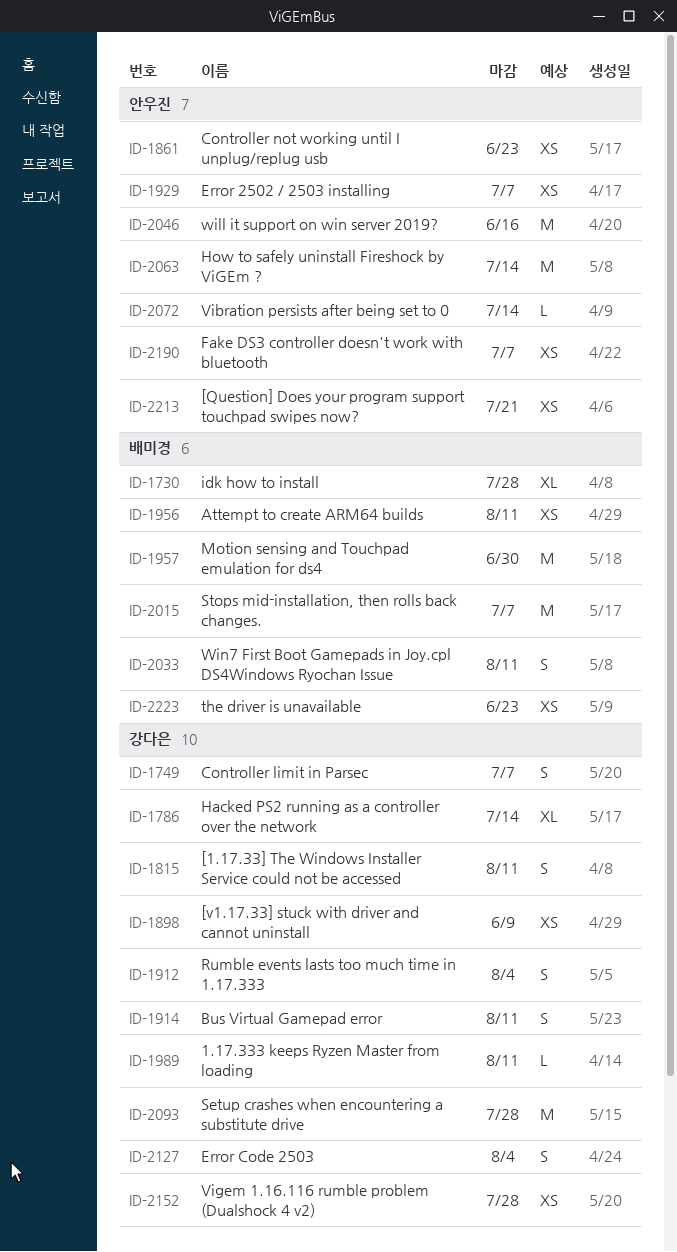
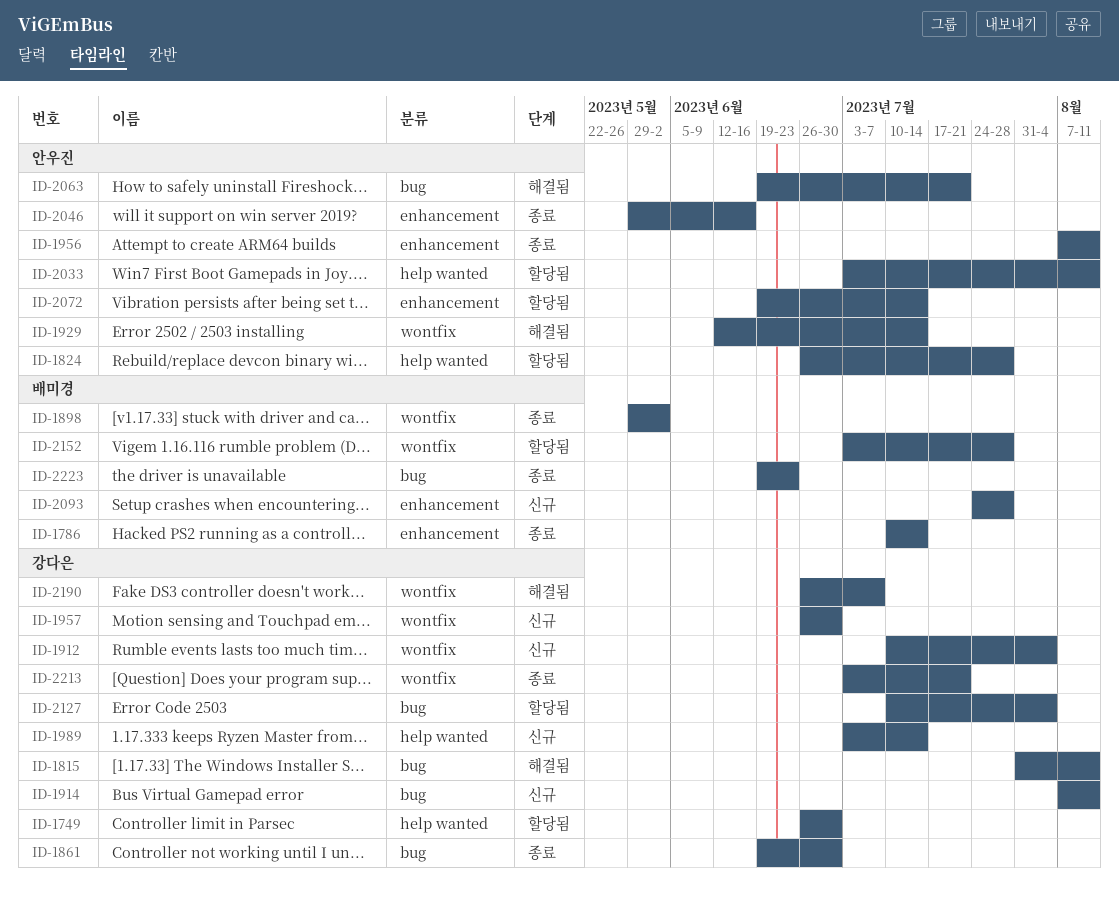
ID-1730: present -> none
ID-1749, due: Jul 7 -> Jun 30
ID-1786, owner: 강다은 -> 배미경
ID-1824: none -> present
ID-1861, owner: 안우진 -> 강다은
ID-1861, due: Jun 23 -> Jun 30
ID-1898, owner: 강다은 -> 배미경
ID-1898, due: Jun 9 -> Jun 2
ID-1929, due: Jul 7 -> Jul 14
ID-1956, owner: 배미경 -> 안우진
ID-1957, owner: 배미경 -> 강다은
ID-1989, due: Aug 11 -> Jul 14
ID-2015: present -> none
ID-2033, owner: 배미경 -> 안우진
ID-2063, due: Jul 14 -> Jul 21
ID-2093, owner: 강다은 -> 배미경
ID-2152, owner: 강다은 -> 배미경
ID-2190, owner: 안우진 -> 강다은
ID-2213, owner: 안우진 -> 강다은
...
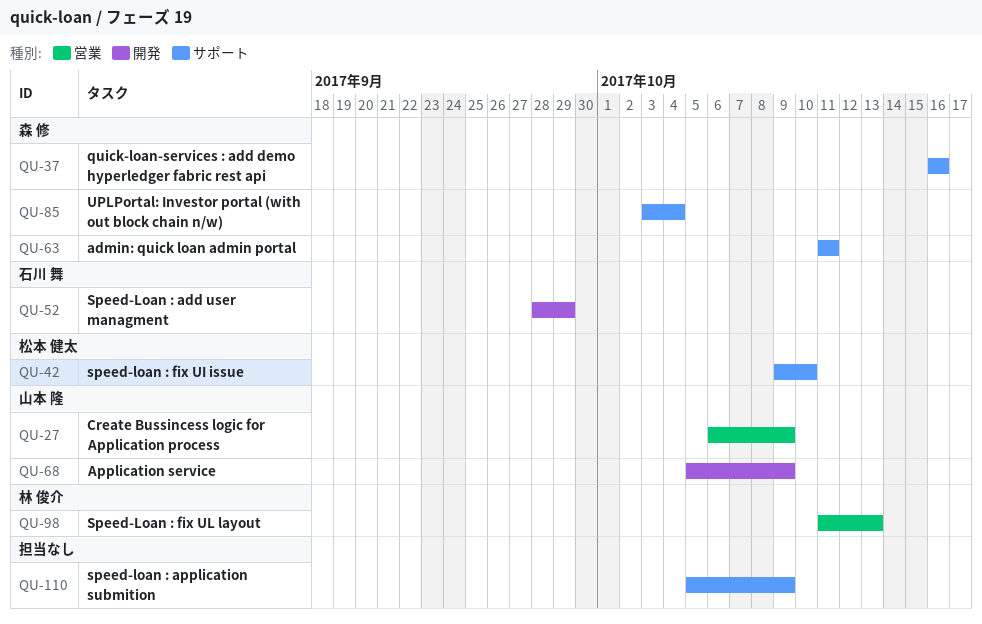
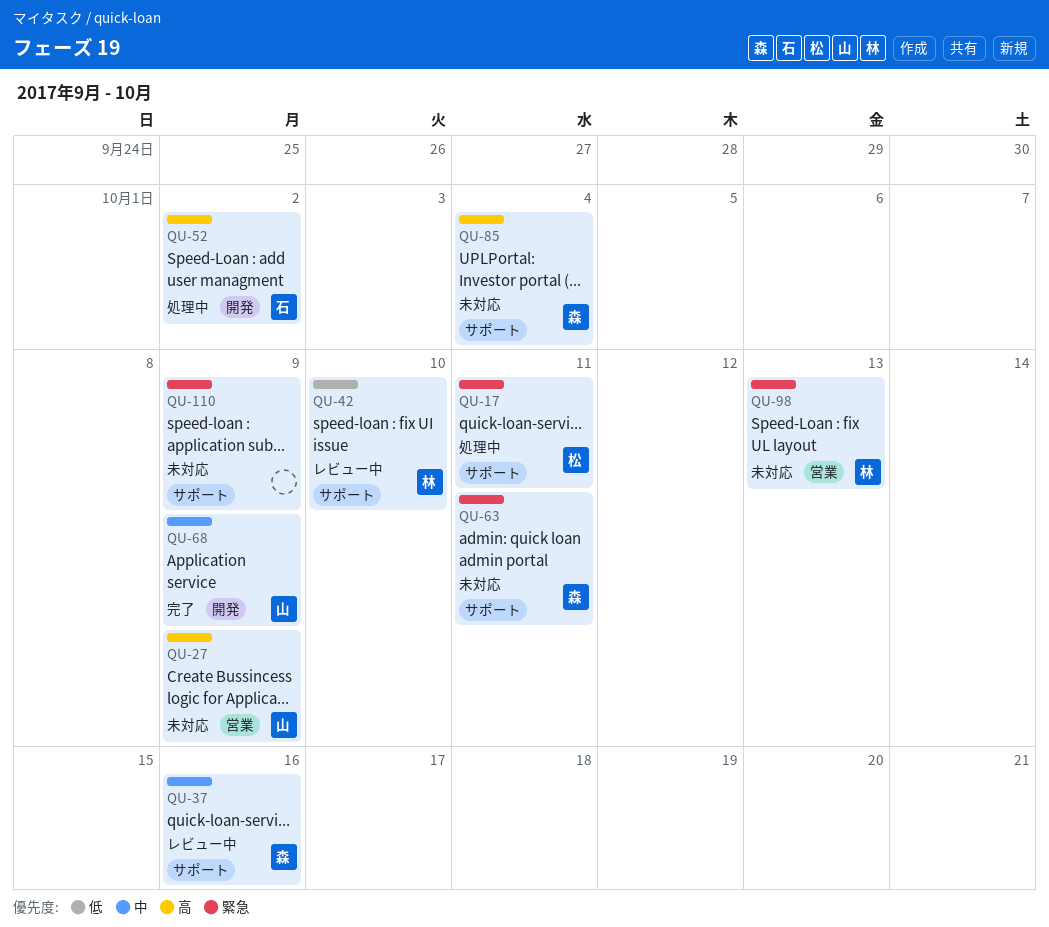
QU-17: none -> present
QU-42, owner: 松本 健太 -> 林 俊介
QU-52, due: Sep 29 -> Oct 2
---
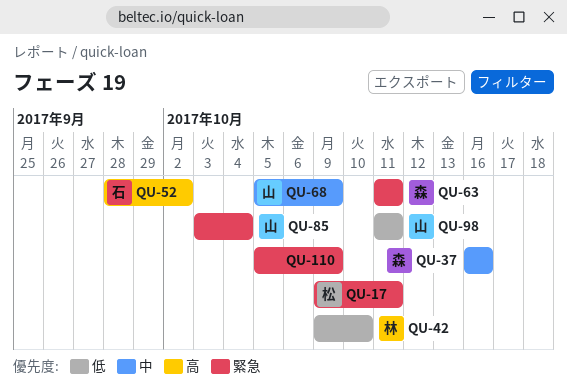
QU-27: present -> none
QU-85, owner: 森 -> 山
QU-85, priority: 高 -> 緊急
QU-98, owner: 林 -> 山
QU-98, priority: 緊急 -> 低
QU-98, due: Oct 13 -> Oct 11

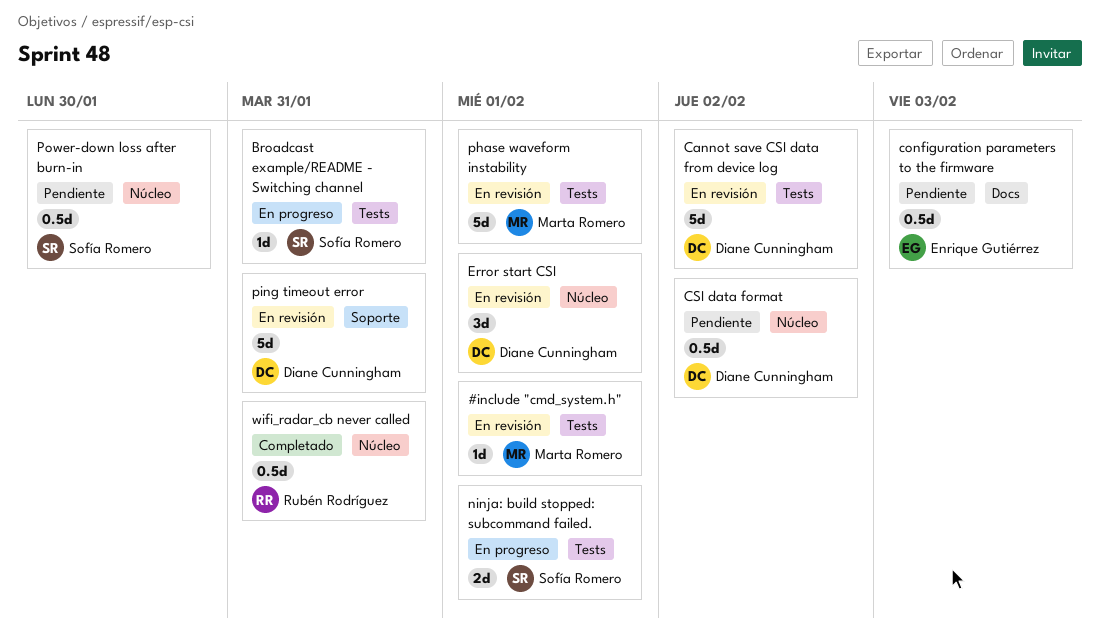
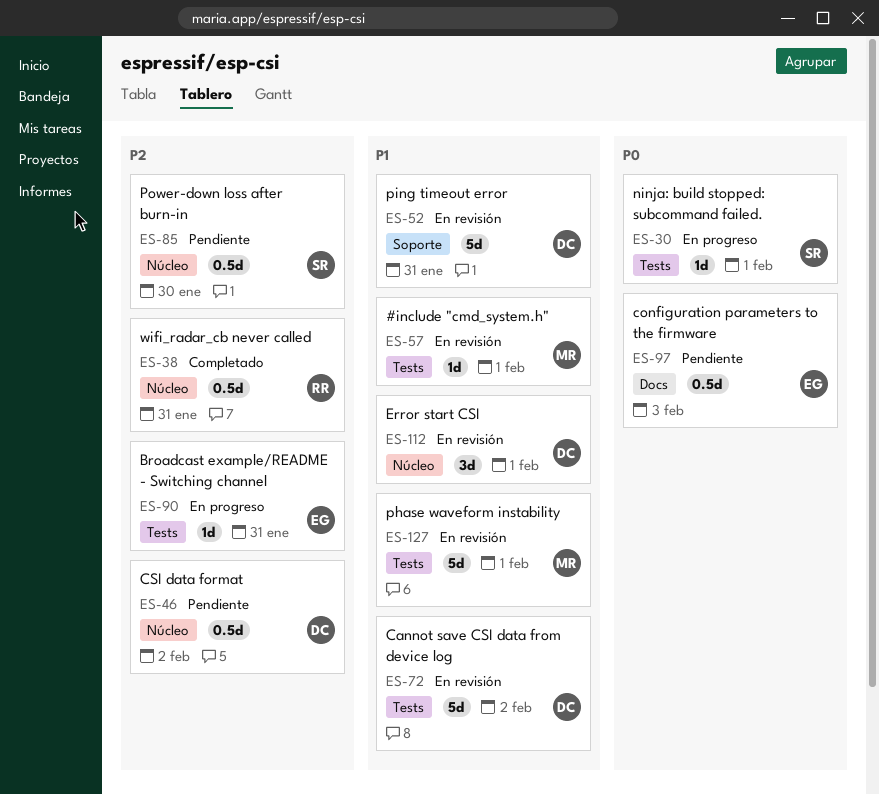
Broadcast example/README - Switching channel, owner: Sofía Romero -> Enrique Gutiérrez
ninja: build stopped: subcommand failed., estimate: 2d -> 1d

▶ WHAT IS BEING ASKED: Reproduce, character for character, only the lines of the preceding data that start at the line with "ID-1861, due: Jun 23 -> Jun 30" and end at the line with "ID-2213, owner: 안우진 -> 강다은", both included.

▶ EXERCISE SOLUTION:
ID-1861, due: Jun 23 -> Jun 30
ID-1898, owner: 강다은 -> 배미경
ID-1898, due: Jun 9 -> Jun 2
ID-1929, due: Jul 7 -> Jul 14
ID-1956, owner: 배미경 -> 안우진
ID-1957, owner: 배미경 -> 강다은
ID-1989, due: Aug 11 -> Jul 14
ID-2015: present -> none
ID-2033, owner: 배미경 -> 안우진
ID-2063, due: Jul 14 -> Jul 21
ID-2093, owner: 강다은 -> 배미경
ID-2152, owner: 강다은 -> 배미경
ID-2190, owner: 안우진 -> 강다은
ID-2213, owner: 안우진 -> 강다은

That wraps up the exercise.